(TEXTO DE ORIGEM)
#####

Nicolás Maduro adicionou à sua equipe de defesa uma advogada que representou o magnata do hip-hop Sean “Diddy” Combs, conforme mostram registros judiciais divulgados nesta quinta-feira (4).
O ex-ditador venezuelano se prepara para enfrentar as acusações de tráfico de drogas nos Estados Unidos. Maduro se declarou inocente das alegações de narcoterrorismo e tráfico de drogas. Ele está preso no Brooklyn aguardando o julgamento.
Anna Estevao, do escritório de advocacia Harris Trzaskoma, fez parte da equipe que conseguiu a absolvição de Combs das acusações de tráfico sexual e extorsão, que poderiam tê-lo levado à prisão perpétua.
“Diddy” foi considerado culpado de duas acusações menores relacionadas a prostituição e cumpre pena de 50 meses em uma penitenciária federal em Nova Jersey. Ele está recorrendo de suas condenações e de sua sentença.

#####

(LINHAS FORNECIDAS)
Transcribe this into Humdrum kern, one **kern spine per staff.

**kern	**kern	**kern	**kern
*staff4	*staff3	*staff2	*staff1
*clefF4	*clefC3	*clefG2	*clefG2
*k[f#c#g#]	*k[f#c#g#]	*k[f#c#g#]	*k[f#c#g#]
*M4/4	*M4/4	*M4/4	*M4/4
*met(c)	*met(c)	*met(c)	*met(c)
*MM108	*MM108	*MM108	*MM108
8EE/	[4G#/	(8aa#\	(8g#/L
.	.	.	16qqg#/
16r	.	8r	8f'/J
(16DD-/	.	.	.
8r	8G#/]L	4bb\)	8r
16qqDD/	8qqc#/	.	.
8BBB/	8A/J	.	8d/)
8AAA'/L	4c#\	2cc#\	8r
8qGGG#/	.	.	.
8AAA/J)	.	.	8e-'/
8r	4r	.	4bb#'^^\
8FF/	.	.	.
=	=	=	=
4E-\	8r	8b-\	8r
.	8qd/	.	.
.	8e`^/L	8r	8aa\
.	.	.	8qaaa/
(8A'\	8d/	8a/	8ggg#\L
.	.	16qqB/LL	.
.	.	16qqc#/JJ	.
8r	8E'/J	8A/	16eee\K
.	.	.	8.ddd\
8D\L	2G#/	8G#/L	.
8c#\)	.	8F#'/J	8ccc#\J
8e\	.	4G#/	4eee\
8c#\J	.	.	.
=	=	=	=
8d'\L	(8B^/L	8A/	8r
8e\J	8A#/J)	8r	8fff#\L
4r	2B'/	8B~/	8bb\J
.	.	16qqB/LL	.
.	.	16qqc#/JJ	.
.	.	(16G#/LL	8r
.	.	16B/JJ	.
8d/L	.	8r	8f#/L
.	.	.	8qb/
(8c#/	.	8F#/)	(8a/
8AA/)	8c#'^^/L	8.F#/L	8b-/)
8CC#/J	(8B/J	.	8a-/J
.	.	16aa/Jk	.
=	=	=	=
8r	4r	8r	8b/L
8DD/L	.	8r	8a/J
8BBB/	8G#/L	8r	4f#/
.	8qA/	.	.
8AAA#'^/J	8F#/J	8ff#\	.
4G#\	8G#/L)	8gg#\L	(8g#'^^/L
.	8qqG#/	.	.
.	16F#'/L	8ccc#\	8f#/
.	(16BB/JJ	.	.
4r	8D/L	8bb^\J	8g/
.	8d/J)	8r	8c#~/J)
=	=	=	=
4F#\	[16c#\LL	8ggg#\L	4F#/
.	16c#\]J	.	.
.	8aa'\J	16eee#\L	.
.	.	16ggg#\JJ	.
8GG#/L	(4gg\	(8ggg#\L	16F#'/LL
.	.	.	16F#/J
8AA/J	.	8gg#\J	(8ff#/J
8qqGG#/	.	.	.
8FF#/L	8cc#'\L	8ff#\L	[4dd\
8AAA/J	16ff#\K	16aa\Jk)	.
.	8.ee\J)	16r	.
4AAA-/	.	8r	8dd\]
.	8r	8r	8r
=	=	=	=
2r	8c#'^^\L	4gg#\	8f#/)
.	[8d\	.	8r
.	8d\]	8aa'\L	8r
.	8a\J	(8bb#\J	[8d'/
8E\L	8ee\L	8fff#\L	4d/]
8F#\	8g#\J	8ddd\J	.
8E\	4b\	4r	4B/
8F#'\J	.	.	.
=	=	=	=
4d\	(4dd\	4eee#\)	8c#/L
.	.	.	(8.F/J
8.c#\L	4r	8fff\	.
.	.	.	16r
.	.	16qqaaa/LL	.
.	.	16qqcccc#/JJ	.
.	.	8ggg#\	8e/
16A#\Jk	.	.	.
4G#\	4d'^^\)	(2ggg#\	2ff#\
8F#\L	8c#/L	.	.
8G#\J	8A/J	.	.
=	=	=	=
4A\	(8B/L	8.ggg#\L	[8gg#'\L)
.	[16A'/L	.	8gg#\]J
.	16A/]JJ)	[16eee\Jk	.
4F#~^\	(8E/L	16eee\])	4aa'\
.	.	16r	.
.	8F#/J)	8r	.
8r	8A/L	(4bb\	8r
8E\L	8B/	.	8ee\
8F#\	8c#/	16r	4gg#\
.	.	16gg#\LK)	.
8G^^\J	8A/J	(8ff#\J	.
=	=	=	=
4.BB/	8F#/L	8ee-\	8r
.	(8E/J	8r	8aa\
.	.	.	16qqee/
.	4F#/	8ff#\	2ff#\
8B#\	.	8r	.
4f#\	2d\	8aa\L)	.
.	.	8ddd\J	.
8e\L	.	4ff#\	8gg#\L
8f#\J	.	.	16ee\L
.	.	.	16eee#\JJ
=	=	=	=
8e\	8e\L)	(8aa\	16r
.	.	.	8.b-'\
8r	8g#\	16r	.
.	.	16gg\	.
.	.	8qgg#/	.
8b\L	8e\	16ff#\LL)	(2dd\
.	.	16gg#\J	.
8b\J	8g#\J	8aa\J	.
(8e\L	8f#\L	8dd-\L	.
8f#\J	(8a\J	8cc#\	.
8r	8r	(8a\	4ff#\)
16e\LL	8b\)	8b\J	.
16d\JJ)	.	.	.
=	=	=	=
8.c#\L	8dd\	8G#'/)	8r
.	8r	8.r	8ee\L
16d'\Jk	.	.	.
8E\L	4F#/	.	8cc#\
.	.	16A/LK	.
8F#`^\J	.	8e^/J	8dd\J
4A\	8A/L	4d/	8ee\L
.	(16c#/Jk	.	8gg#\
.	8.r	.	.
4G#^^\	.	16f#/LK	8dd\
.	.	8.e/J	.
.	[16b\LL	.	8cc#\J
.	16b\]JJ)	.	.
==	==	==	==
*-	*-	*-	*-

#####

Copie do texto de origem, sem mudar nada, o trecho que começa em "Nicolás Maduro adicionou" e vai até "aguardando o julgamento.", incluindo essas palavras.

(RESULTADO)
Nicolás Maduro adicionou à sua equipe de defesa uma advogada que representou o magnata do hip-hop Sean “Diddy” Combs, conforme mostram registros judiciais divulgados nesta quinta-feira (4).
O ex-ditador venezuelano se prepara para enfrentar as acusações de tráfico de drogas nos Estados Unidos. Maduro se declarou inocente das alegações de narcoterrorismo e tráfico de drogas. Ele está preso no Brooklyn aguardando o julgamento.